DATA RECORDS:
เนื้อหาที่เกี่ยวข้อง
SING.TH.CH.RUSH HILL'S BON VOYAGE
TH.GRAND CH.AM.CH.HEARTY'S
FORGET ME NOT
* * *
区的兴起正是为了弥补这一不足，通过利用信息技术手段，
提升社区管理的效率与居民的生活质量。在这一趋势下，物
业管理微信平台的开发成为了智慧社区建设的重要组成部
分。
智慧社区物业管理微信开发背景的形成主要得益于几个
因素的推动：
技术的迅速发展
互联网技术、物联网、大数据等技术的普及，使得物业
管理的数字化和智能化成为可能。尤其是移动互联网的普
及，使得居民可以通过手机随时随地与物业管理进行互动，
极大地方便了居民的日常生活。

YOUR GOAL: In the entries above, please find the line with "เนื้อหาที่เกี่ยวข้อง" and the line with "FORGET ME NOT", then write out exactly those two lines and every line between them, and nothing more.

ANSWER TO THIS EXERCISE:
เนื้อหาที่เกี่ยวข้อง
SING.TH.CH.RUSH HILL'S BON VOYAGE
TH.GRAND CH.AM.CH.HEARTY'S
FORGET ME NOT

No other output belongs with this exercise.